RECORDS SHOWN -
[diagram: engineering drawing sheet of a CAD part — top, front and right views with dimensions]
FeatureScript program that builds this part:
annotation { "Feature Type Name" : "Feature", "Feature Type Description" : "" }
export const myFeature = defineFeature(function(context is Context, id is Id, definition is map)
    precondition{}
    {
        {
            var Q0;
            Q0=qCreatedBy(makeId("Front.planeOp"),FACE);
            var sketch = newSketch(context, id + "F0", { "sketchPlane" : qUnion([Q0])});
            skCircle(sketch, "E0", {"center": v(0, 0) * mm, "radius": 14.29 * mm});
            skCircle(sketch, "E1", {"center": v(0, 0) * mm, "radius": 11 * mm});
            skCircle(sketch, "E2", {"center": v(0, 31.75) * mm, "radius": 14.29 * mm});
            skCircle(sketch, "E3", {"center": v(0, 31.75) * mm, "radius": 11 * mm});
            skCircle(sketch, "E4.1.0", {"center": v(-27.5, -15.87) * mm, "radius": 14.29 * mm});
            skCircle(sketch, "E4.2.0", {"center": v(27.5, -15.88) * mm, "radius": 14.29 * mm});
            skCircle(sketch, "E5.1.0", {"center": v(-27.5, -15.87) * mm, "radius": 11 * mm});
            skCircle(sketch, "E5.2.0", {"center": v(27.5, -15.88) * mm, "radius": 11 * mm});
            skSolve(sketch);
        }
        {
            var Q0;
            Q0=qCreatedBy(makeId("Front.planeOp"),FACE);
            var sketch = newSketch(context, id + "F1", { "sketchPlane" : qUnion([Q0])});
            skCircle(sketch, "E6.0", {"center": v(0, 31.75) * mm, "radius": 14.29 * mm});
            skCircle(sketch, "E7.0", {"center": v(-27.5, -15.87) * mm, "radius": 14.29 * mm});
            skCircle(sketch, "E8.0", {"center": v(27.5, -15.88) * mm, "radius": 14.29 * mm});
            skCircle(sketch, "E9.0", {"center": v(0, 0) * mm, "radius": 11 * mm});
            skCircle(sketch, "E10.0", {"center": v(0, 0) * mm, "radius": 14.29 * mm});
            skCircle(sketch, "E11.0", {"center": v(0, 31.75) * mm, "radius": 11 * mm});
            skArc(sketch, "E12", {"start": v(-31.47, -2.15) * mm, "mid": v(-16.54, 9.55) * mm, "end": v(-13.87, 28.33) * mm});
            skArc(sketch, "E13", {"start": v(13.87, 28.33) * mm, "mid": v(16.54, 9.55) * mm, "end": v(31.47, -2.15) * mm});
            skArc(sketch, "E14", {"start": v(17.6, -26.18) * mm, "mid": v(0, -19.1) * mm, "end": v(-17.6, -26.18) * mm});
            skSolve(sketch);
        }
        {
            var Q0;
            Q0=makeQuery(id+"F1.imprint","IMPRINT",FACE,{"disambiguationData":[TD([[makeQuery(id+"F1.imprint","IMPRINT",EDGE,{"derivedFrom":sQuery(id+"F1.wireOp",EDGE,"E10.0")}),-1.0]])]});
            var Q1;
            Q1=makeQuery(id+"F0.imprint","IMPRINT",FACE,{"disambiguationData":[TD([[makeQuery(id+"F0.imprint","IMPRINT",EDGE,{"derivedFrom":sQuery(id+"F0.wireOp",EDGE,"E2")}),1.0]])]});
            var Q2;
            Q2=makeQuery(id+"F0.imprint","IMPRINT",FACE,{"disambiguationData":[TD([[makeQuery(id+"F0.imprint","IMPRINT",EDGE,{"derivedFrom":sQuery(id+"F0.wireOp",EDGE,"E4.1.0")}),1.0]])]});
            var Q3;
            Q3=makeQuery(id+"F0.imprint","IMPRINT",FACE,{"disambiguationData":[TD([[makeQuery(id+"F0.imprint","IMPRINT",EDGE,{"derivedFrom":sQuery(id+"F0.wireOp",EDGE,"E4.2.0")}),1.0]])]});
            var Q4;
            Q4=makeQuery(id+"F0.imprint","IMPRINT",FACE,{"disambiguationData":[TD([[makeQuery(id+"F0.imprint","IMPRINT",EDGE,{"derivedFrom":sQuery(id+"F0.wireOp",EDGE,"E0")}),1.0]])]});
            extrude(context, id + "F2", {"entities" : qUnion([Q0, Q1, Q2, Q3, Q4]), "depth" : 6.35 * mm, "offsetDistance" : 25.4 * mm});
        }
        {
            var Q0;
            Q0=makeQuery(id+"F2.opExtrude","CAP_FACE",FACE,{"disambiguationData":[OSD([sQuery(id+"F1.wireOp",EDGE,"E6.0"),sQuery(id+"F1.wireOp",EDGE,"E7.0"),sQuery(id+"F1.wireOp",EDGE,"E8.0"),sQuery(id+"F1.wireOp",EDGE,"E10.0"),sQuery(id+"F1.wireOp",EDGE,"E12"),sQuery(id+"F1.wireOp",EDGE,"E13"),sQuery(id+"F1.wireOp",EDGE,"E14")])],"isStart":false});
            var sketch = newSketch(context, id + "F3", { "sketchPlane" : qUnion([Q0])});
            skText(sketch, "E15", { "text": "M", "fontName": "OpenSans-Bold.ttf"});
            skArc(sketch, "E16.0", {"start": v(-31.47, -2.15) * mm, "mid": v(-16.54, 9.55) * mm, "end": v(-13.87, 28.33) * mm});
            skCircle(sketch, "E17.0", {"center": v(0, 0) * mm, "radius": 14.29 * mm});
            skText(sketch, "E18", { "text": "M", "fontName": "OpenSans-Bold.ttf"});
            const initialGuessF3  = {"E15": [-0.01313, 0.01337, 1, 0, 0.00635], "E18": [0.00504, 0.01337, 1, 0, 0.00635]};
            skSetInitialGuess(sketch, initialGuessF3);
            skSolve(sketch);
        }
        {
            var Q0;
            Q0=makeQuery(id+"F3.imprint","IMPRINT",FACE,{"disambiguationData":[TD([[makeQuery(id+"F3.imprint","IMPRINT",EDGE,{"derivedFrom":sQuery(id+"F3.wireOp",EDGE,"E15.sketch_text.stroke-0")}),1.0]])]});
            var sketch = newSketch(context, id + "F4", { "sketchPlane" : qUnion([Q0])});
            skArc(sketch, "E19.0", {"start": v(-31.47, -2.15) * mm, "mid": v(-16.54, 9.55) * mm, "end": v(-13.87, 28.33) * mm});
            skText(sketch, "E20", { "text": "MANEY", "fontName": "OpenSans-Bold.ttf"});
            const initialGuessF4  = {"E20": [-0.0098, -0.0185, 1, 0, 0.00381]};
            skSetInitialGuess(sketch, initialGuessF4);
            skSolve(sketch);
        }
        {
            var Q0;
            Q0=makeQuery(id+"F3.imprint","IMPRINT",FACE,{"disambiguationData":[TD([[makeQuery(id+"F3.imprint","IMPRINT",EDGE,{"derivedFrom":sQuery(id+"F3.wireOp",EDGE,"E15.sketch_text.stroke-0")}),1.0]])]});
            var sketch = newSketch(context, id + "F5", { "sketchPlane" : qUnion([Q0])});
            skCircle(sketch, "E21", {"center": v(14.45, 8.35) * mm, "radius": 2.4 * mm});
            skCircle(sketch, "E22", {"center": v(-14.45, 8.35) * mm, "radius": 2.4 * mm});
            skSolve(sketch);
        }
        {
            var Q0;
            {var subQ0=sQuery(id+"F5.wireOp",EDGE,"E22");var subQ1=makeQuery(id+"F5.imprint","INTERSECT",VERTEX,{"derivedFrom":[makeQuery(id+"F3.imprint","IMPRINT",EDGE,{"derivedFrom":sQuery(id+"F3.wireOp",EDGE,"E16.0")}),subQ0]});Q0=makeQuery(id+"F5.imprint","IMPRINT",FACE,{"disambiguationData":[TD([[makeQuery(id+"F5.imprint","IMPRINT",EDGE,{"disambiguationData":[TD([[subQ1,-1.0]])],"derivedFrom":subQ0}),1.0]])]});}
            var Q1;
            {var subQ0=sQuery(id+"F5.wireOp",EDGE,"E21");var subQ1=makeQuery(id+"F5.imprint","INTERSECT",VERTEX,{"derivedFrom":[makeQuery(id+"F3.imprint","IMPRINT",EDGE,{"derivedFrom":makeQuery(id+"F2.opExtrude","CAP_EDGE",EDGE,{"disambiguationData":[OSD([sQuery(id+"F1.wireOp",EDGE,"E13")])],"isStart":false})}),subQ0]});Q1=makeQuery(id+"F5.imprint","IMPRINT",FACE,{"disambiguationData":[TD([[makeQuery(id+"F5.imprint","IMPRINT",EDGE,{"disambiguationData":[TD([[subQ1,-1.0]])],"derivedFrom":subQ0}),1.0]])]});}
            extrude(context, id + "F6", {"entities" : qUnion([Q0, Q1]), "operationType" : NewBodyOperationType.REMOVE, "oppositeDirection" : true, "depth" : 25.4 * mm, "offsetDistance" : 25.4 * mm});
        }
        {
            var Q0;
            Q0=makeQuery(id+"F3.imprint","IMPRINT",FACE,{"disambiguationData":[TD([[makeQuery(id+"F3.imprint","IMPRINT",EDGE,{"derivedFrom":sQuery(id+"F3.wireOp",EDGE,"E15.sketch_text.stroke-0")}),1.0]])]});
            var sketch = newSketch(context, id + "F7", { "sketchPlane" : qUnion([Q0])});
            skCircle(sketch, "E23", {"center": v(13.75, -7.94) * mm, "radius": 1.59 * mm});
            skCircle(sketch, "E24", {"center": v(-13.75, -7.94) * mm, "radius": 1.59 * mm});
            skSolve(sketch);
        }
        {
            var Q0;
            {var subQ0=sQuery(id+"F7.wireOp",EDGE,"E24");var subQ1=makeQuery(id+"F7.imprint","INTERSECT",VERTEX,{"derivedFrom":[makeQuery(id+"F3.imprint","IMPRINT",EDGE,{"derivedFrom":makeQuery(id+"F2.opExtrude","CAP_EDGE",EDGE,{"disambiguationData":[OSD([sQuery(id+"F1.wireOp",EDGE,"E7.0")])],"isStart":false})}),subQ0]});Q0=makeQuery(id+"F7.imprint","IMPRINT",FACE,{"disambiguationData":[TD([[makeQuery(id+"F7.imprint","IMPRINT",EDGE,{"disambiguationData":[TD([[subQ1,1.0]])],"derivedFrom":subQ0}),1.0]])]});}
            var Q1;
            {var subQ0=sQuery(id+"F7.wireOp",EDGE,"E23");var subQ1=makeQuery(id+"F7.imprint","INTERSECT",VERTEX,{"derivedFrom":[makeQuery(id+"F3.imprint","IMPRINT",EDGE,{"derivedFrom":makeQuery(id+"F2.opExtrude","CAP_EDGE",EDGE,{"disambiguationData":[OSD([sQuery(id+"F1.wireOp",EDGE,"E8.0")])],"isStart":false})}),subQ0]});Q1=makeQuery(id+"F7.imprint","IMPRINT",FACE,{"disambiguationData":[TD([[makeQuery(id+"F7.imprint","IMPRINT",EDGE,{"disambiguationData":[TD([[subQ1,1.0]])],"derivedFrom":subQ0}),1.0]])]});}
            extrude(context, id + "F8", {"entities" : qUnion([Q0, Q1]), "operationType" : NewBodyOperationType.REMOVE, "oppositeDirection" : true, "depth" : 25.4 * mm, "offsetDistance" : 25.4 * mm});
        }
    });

WHAT IS REQUIRED -
Rewrite the items from their start up to and including the line with "export const myFeature", swapping "definition" for "params" and keeping every other character the same. Give back only those lines.

TASK RESULT -
[diagram: engineering drawing sheet of a CAD part — top, front and right views with dimensions]
FeatureScript program that builds this part:
annotation { "Feature Type Name" : "Feature", "Feature Type Description" : "" }
export const myFeature = defineFeature(function(context is Context, id is Id, params is map)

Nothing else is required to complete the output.